New York, January 14, 2026, 14:14 EST — Regular session
- Viridian Therapeutics shares rose about 6% and touched a fresh 52-week high
- The move came with broader U.S. stocks lower
- Focus stays on the June 30 FDA decision date for the company’s thyroid eye disease drug
Viridian Therapeutics shares climbed 6.4% to $34.03 in early afternoon trading on Wednesday, after hitting an intraday high of $34.25, a new 52-week peak.
The gain bucked a softer market. The Invesco QQQ Trust, a proxy for the Nasdaq 100, was down about 1.5%, while the SPDR S&P 500 ETF slid roughly 0.8%.
Viridian, a Waltham, Massachusetts-based biotech, was valued at about $3.1 billion, according to Markets Insider data. (Businessinsider)
The stock’s run has put more weight on a near-term regulatory clock. Viridian said in late December the U.S. Food and Drug Administration accepted its Biologics License Application, or BLA, for veligrotug to treat thyroid eye disease, a condition that can cause eye bulging (proptosis) and double vision (diplopia). (Business Wire)
The agency granted Priority Review and set a June 30, 2026 PDUFA date — the FDA’s target deadline under a user-fee law. “We are thrilled that the FDA granted Priority Review for veligrotug,” CEO Steve Mahoney said at the time. (Business Wire)

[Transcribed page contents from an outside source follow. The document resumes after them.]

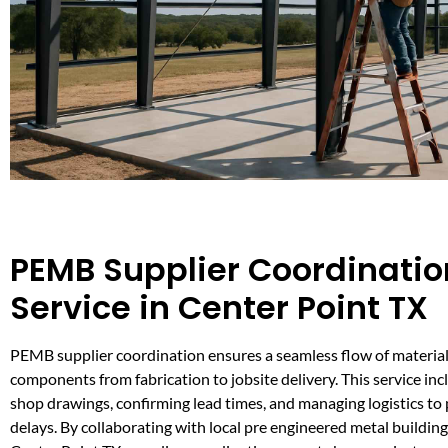
PEMB Supplier Coordinatio
Service in Center Point TX
PEMB supplier coordination ensures a seamless flow of material
components from fabrication to jobsite delivery. This service in
shop drawings, confirming lead times, and managing logistics to 
delays. By collaborating with local pre engineered metal buildin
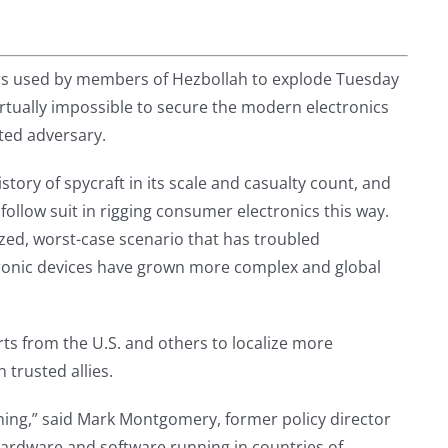
rs used by members of Hezbollah to explode Tuesday
virtually impossible to secure the modern electronics
ted adversary.
story of spycraft in its scale and casualty count, and
 follow suit in rigging consumer electronics this way.
ized, worst-case scenario that has troubled
tronic devices have grown more complex and global
ts from the U.S. and others to localize more
 trusted allies.
nning,” said Mark Montgomery, former policy director
ardware and software running in countries of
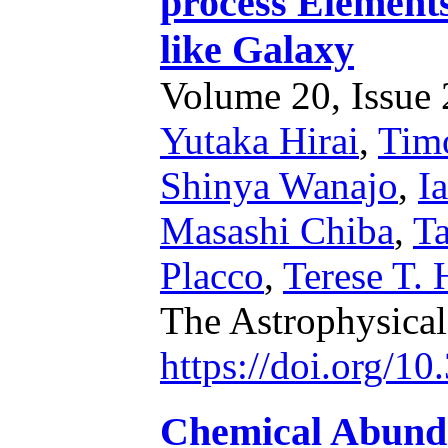
process Element
like Galaxy
Volume 20, Issue 2
Yutaka Hirai
,
Timo
Shinya Wanajo
,
I
Masashi Chiba
,
Ta
Placco
,
Terese T.
The Astrophysical
https://doi.org/1
Chemical Abundan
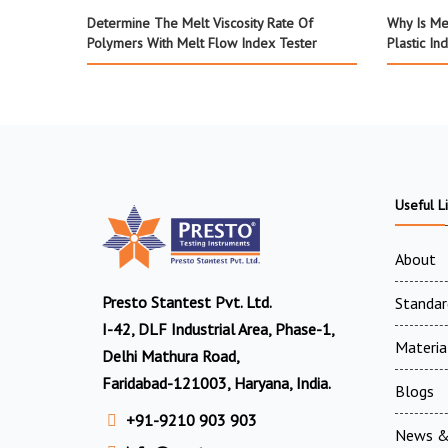
Determine The Melt Viscosity Rate Of
Why Is Me
Polymers With Melt Flow Index Tester
Plastic In
Useful L
About
Presto Stantest Pvt. Ltd.
Standar
I-42, DLF Industrial Area, Phase-1,
Materia
Delhi Mathura Road,
Faridabad-121003, Haryana, India.
Blogs
+91-9210 903 903
News &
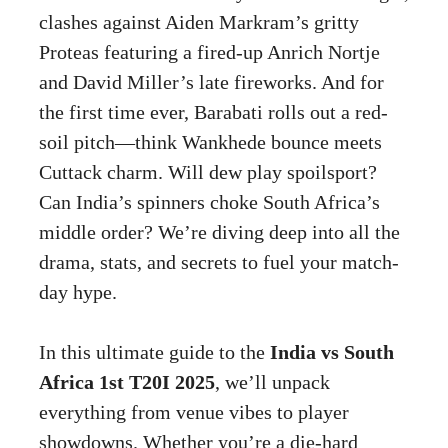
clashes against Aiden Markram’s gritty
Proteas featuring a fired-up Anrich Nortje
and David Miller’s late fireworks. And for
the first time ever, Barabati rolls out a red-
soil pitch—think Wankhede bounce meets
Cuttack charm. Will dew play spoilsport?
Can India’s spinners choke South Africa’s
middle order? We’re diving deep into all the
drama, stats, and secrets to fuel your match-
day hype.
In this ultimate guide to the
India vs South
Africa 1st T20I 2025
, we’ll unpack
everything from venue vibes to player
showdowns. Whether you’re a die-hard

Viridian has also pointed investors to more data coming behind it. In a Jan. 6 update, the company said it expects pivotal phase 3 topline results for its subcutaneous program, elegrobart (VRDN-003), in Q1 2026 for REVEAL-1 and Q2 2026 for REVEAL-2, and said it is on track to submit a European marketing application for veligrotug in the first quarter. (Business Wire)
That same update said Viridian had about $888 million in cash as of Oct. 31, 2025, and expected its current plans to be funded through profitability. Mahoney said the priority for 2026 was to “deliver pivotal topline data for elegrobart” and prepare for a potential mid-year approval and launch. (Business Wire)

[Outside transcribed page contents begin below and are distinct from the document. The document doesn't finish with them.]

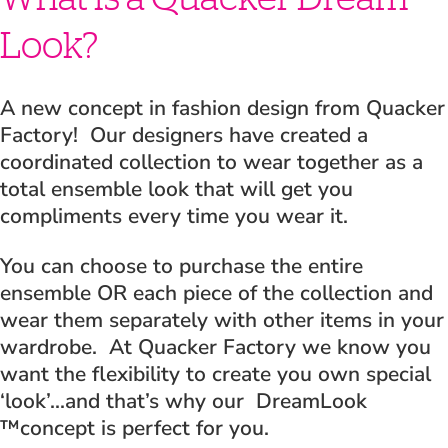
Look?
A new concept in fashion design from Quacker
Factory! Our designers have created a
coordinated collection to wear together as a
total ensemble look that will get you
compliments every time you wear it.
You can choose to purchase the entire
ensemble OR each piece of the collection and
wear them separately with other items in your
wardrobe. At Quacker Factory we know you
want the flexibility to create you own special
‘look’…and that’s why our DreamLook
™concept is perfect for you.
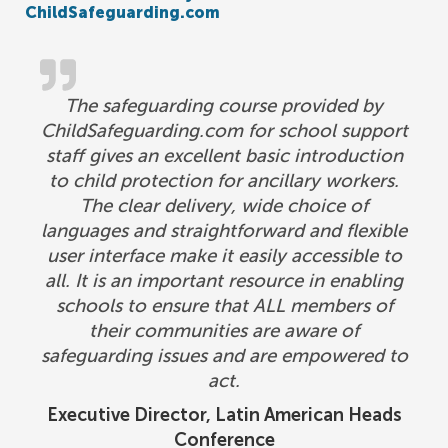
ChildSafeguarding.com
The safeguarding course provided by
ChildSafeguarding.com for school support
staff gives an excellent basic introduction
to child protection for ancillary workers.
The clear delivery, wide choice of
languages and straightforward and flexible
user interface make it easily accessible to
all. It is an important resource in enabling
schools to ensure that ALL members of
their communities are aware of
safeguarding issues and are empowered to
act.
Executive Director, Latin American Heads
Conference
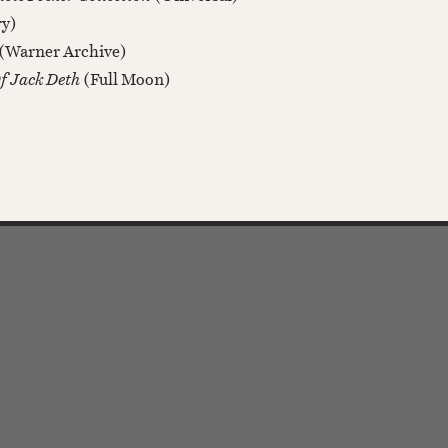
ry)
(Warner Archive)
Of Jack Deth
(Full Moon)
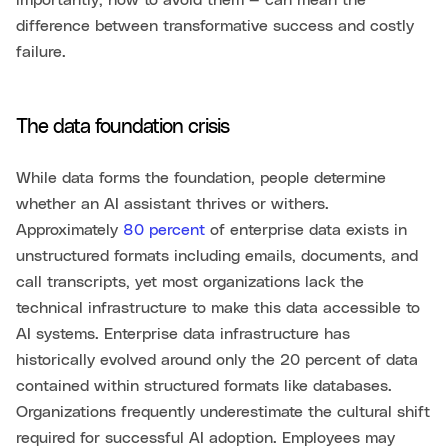
importantly, how to avoid them — can mean the
difference between transformative success and costly
failure.
The data foundation crisis
While data forms the foundation, people determine
whether an AI assistant thrives or withers.
Approximately
80 percent
of enterprise data exists in
unstructured formats including emails, documents, and
call transcripts, yet most organizations lack the
technical infrastructure to make this data accessible to
AI systems. Enterprise data infrastructure has
historically evolved around only the 20 percent of data
contained within structured formats like databases.
Organizations frequently underestimate the cultural shift
required for successful AI adoption. Employees may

Competition in thyroid eye disease is not theoretical. Tepezza, an intravenous therapy, is already indicated for thyroid eye disease in the United States, leaving any new entrant to prove itself on safety, dosing and access. (FDA Access Data)

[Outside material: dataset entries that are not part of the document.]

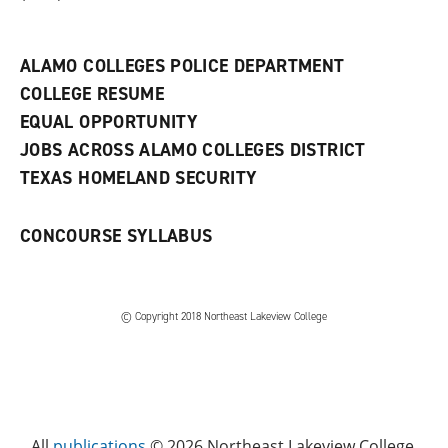
a
n
e
w
ALAMO COLLEGES POLICE DEPARTMENT
w
COLLEGE RESUME
i
n
EQUAL OPPORTUNITY
d
JOBS ACROSS ALAMO COLLEGES DISTRICT
o
w
TEXAS HOMELAND SECURITY
)
CONCOURSE SYLLABUS
© Copyright 2018 Northeast Lakeview College
All
publications
© 2026 Northeast Lakeview College.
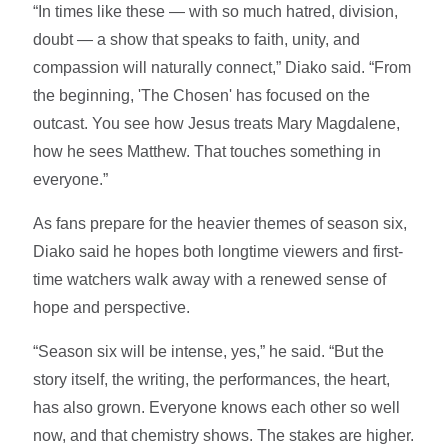
“In times like these — with so much hatred, division,
doubt — a show that speaks to faith, unity, and
compassion will naturally connect,” Diako said. “From
the beginning, 'The Chosen' has focused on the
outcast. You see how Jesus treats Mary Magdalene,
how he sees Matthew. That touches something in
everyone.”
As fans prepare for the heavier themes of season six,
Diako said he hopes both longtime viewers and first-
time watchers walk away with a renewed sense of
hope and perspective.
“Season six will be intense, yes,” he said. “But the
story itself, the writing, the performances, the heart,
has also grown. Everyone knows each other so well
now, and that chemistry shows. The stakes are higher.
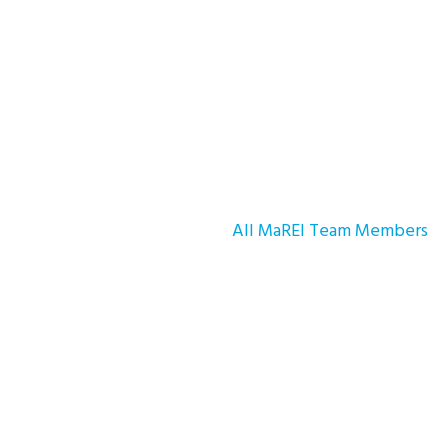
All MaREI Team Members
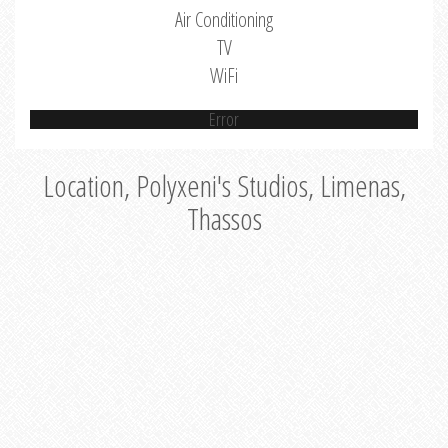
Air Conditioning
TV
WiFi
Error
Location, Polyxeni's Studios, Limenas,
Thassos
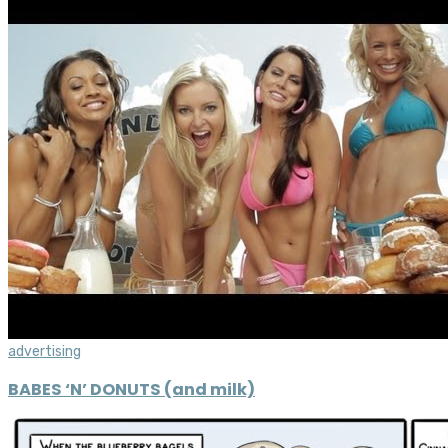
advertising
BABES ‘N’ DONUTS (and milk)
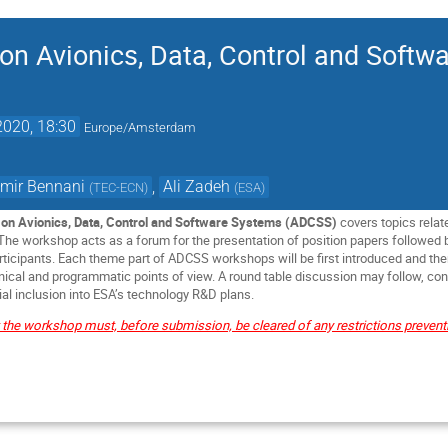
n Avionics, Data, Control and Softw
2020, 18:30
Europe/Amsterdam
mir Bennani
,
Ali Zadeh
(
TEC-ECN
)
(
ESA
)
on Avionics, Data, Control and Software Systems (ADCSS)
covers topics relat
. The workshop acts as a forum for the presentation of position papers followed
ticipants. Each theme part of ADCSS workshops will be first introduced and th
cal and programmatic points of view. A round table discussion may follow, conc
al inclusion into ESA’s technology R&D plans.
t the workshop must, before submission, be cleared of any restrictions preven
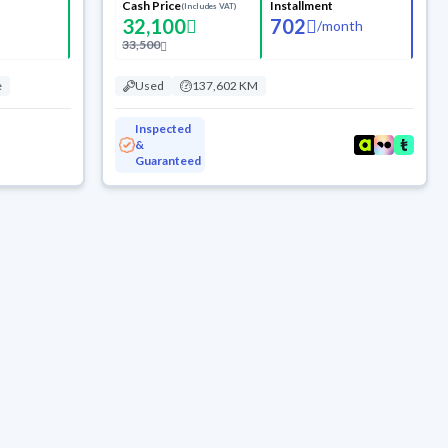
Cash Price
Installment
(Includes VAT)
32,100
702
/
month
33,500
e
Used
137,602 KM
Inspected
&
Guaranteed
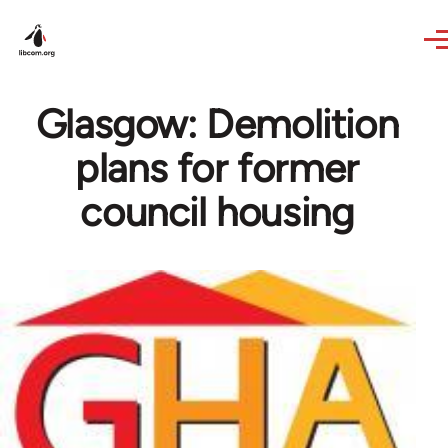
Skip to main content
Glasgow: Demolition
plans for former
council housing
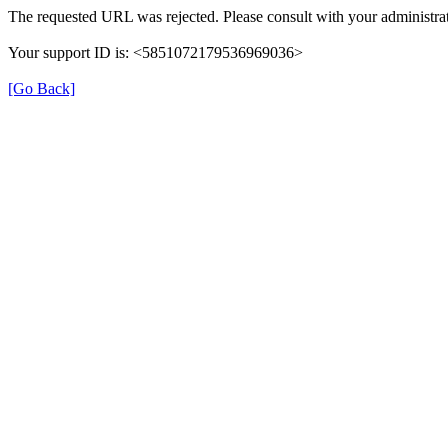
The requested URL was rejected. Please consult with your administrat
Your support ID is: <5851072179536969036>
[Go Back]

Liquidity is one bright spot, at least on the screen. Finviz lists Viridian’s current ratio at 11.28, a measure of how easily a company can cover near-term liabilities with near-term assets. (Finviz)
But the setup cuts both ways. A request for more data from regulators, unexpected safety findings, or a slower-than-hoped commercial rollout could all reshape the story quickly — and biotechs tend to price that risk in big swings.
For now, the next hard date on traders’ calendars is June 30, when the FDA is due to decide on veligrotug. Investors are also watching for Viridian’s first REVEAL-1 phase 3 topline readout in the first quarter.